If you would rather chart your own course and steer clear of the trappings afforded by commercial tourism, your best bet would be a trip to Huancayo, where you can fish, explore pre-Inca ruins and trek to your heart's content.

By foot

The most famous trek in Peru is the Inca trail to Machu Picchu. However, there are many more treks all along the Sierra. The best time to travel on foot would be during the dry season. Another extremely popular trail is the Huaraz, and many agencies here offer guided tours and equipments. In the higher regions of the Sierra, the scant vegetation is conducive to off-trail hiking.

There are a few rules to observe if you are travelling on foot in Peru. For one, you need to ensure that you have an adequate supply of iodine in case you need to cleanse your drinking water. Another important factor to keep in mind, especially when you are hiking at high altitudes, is acclimatisation. Nights in the open Sierra can prove to be bitingly cold, with temperatures falling to minus 10 degrees Celsius and lower at an altitude of 4500m. Make sure you are carrying a warm sleeping bag and other essential gear. Watch out for sudden thunderstorms that may brew without warning.

The intense cold and heavy rains can prove to be disastrous at higher altitudes. Nights here are unusually long, lasting for more than 12 hours all through the year. So, investing in a powerful flashlight would be a good idea. On the higher mountains, where there is no snow, getting water may be difficult.

By car

Travelling by car in Peru will allow you to explore the country at your own pace and discover the road less travelled at your own leisure!
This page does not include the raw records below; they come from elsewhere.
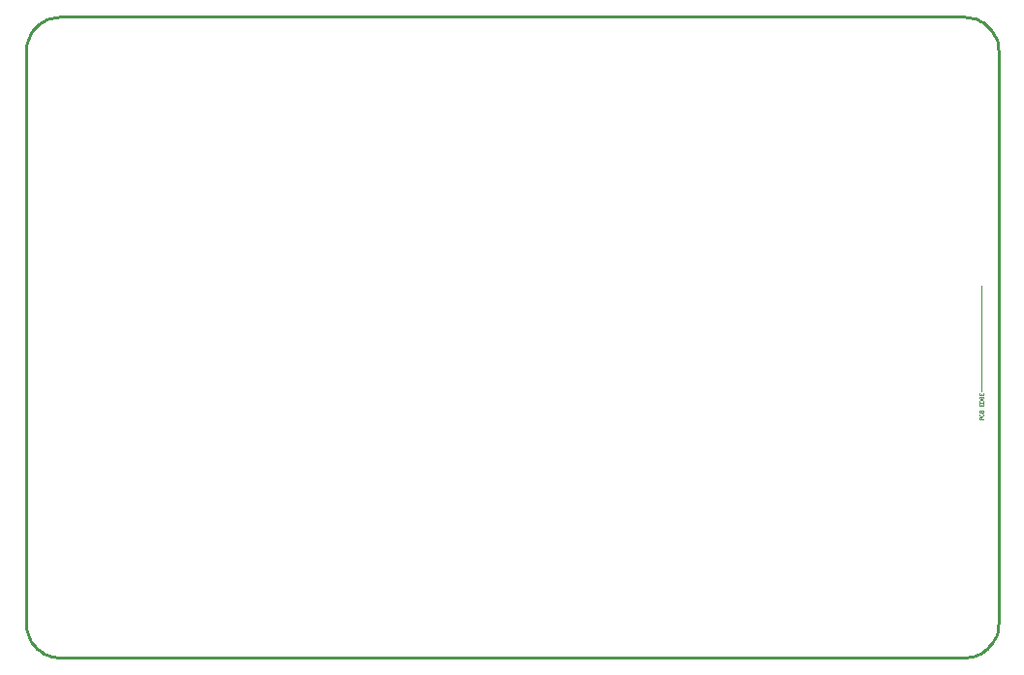
<source format=gm1>
G04*
G04 #@! TF.GenerationSoftware,Altium Limited,Altium Designer,22.11.1 (43)*
G04*
G04 Layer_Color=16711935*
%FSLAX25Y25*%
%MOIN*%
G70*
G04*
G04 #@! TF.SameCoordinates,C353F027-9E8A-41FA-9674-E24DC2C26849*
G04*
G04*
G04 #@! TF.FilePolarity,Positive*
G04*
G01*
G75*
%ADD13C,0.01000*%
%ADD79C,0.00394*%
D13*
X167323Y98425D02*
X167282Y99401D01*
X167162Y100369D01*
X166961Y101325D01*
X166683Y102260D01*
X166328Y103170D01*
X165899Y104047D01*
X165400Y104885D01*
X164832Y105680D01*
X164201Y106425D01*
X163511Y107115D01*
X162766Y107746D01*
X161972Y108313D01*
X161133Y108813D01*
X160256Y109241D01*
X159347Y109596D01*
X158411Y109875D01*
X157456Y110075D01*
X156487Y110196D01*
X155512Y110236D01*
Y-110236D02*
X156487Y-110196D01*
X157456Y-110075D01*
X158411Y-109875D01*
X159347Y-109596D01*
X160256Y-109241D01*
X161133Y-108813D01*
X161972Y-108313D01*
X162766Y-107746D01*
X163511Y-107115D01*
X164201Y-106425D01*
X164832Y-105680D01*
X165400Y-104885D01*
X165899Y-104047D01*
X166328Y-103170D01*
X166683Y-102260D01*
X166961Y-101325D01*
X167162Y-100369D01*
X167282Y-99401D01*
X167323Y-98425D01*
X-155512Y110236D02*
X-156487Y110196D01*
X-157456Y110075D01*
X-158411Y109875D01*
X-159347Y109596D01*
X-160256Y109241D01*
X-161133Y108813D01*
X-161972Y108313D01*
X-162766Y107746D01*
X-163511Y107115D01*
X-164201Y106425D01*
X-164832Y105680D01*
X-165400Y104885D01*
X-165899Y104047D01*
X-166328Y103170D01*
X-166683Y102260D01*
X-166961Y101325D01*
X-167162Y100369D01*
X-167282Y99401D01*
X-167323Y98425D01*
Y-98425D02*
X-167282Y-99401D01*
X-167162Y-100369D01*
X-166961Y-101325D01*
X-166683Y-102260D01*
X-166328Y-103170D01*
X-165899Y-104047D01*
X-165400Y-104885D01*
X-164832Y-105680D01*
X-164201Y-106425D01*
X-163511Y-107115D01*
X-162766Y-107746D01*
X-161972Y-108313D01*
X-161133Y-108813D01*
X-160256Y-109241D01*
X-159347Y-109596D01*
X-158411Y-109875D01*
X-157456Y-110075D01*
X-156487Y-110196D01*
X-155512Y-110236D01*
X155512D01*
X-155512Y110236D02*
X155512D01*
X167323Y-98425D02*
Y98425D01*
X-167323Y-98425D02*
Y98425D01*
D79*
X161614Y-18504D02*
Y17579D01*
X162008Y-28346D02*
X160827D01*
Y-27756D01*
X161024Y-27559D01*
X161417D01*
X161614Y-27756D01*
Y-28346D01*
X161024Y-26379D02*
X160827Y-26575D01*
Y-26969D01*
X161024Y-27166D01*
X161811D01*
X162008Y-26969D01*
Y-26575D01*
X161811Y-26379D01*
X160827Y-25985D02*
X162008D01*
Y-25395D01*
X161811Y-25198D01*
X161614D01*
X161417Y-25395D01*
Y-25985D01*
Y-25395D01*
X161221Y-25198D01*
X161024D01*
X160827Y-25395D01*
Y-25985D01*
Y-22836D02*
Y-23624D01*
X162008D01*
Y-22836D01*
X161417Y-23624D02*
Y-23230D01*
X160827Y-22443D02*
X162008D01*
Y-21853D01*
X161811Y-21656D01*
X161024D01*
X160827Y-21853D01*
Y-22443D01*
X161024Y-20475D02*
X160827Y-20672D01*
Y-21065D01*
X161024Y-21262D01*
X161811D01*
X162008Y-21065D01*
Y-20672D01*
X161811Y-20475D01*
X161417D01*
Y-20868D01*
X160827Y-19294D02*
Y-20081D01*
X162008D01*
Y-19294D01*
X161417Y-20081D02*
Y-19688D01*
M02*

</source>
Most of the roads are unpaved, so you will have to watch your speed. It might also be a good idea to travel around with a reserve of gas; gas stations are rare in some of these unchartered territories. Buying gas at night can prove to be an adventure - even in some of the more densely populated places, the stations tend to shut down pretty early and you'll find the pumps locked. If you're in luck, the owner will be sleeping inside and you can wake him up and replenish your tank.
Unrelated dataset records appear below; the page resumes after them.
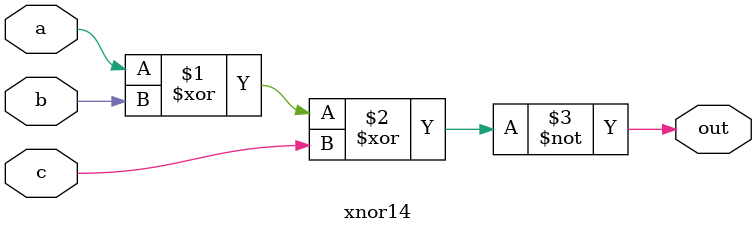
<source format=v>
module xnor14 (
    input wire a,
    input wire b,
    input wire c,
    output wire out
);

assign out = ~(a ^ b ^ c);

endmodule

</source>
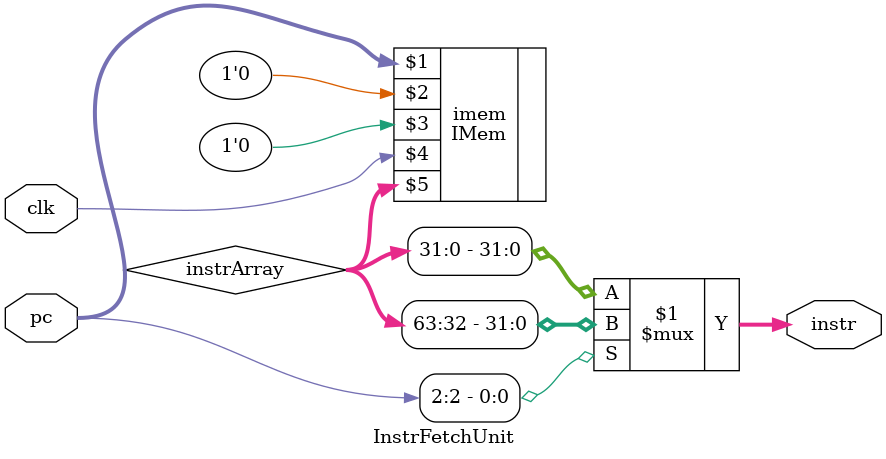
<source format=v>
`timescale 1ns / 1ps


module InstrFetchUnit(
        input [63:0] pc,
        input clk,
        output [31:0] instr
    );
    
    wire [63:0] instrArray;
    //Mem imem (pc, 1'b0, 1'b0, clk, instrArray);
    IMem imem (pc, 1'b0, 1'b0, clk, instrArray);
    assign instr = (pc[2]) ? instrArray[63:32] : instrArray[31:0];

endmodule

</source>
Traffic checkpoints are scattered rather haphazardly. Often, police may turn out to be unscrupulous and extract bribes for offering you passage. The best thing to do would be find a native travelling companion who can speak up on your behalf should the need arise.

By Taxi

Interestingly, the term 'taxi' does not always refer to a car - even motor rickshaws, motor bikes and bicycles are available on hire. The taxi could also be formal or informal - the former are painted and distinctly marked as taxis, while the latter are simply vehicles with a sticker saying 'taxi'. If you're not a fluent speaker of Spanish, it's best to avoid these informal ones.

Remember that fixed and metered rates are not too common around here. Except for the more expensive radio taxis, the common practice is to negotiate the fare with the driver before you step into the vehicle. Tipping is not expected. If you aren't sure about how much you need to pay, try finding out from the hostel or hotel in Peru where you're staying about the usual rates that are charged to get to your destination. In Lima, hiring a taxi would be rather expensive, especially when compared to the other cities; you may have to pay about 7 to 8 soles (approximately US$ 2.00 - 2.40).

Micros

'Micros', as the microbuses in Peru are commonly called, are usually coaster buses or minivans. They are also called 'combis' or 'custers'. They usually take a fixed route and do not really have bus stops. Or rather, in spite of the fact that there are certain designated bus stops, the drivers don't really stop at these spots unless you specifically request them. To find out where the bus is headed, check out the windscreen or the side of the bus - the route is usually displayed on boards or painted on the side.

To get into a micro, simply hail it down. If you're lucky and the bus is not crowded, you will be picked up. The fee is collected during the course of your journey. Be prepared - these modes of transport will not necessarily be luxurious joyrides. More often than not, these buses are crowded and dirty and are best taken only during off-peak hours or in small towns.

When you want to get off the bus, the magic words to use are 'Esquina baja!' (s-KEE-nah BAH-ha) or 'Bajo!' (BAH-ho). Make sure you say it loudly and you'll be dropped off at the nearest possible spot.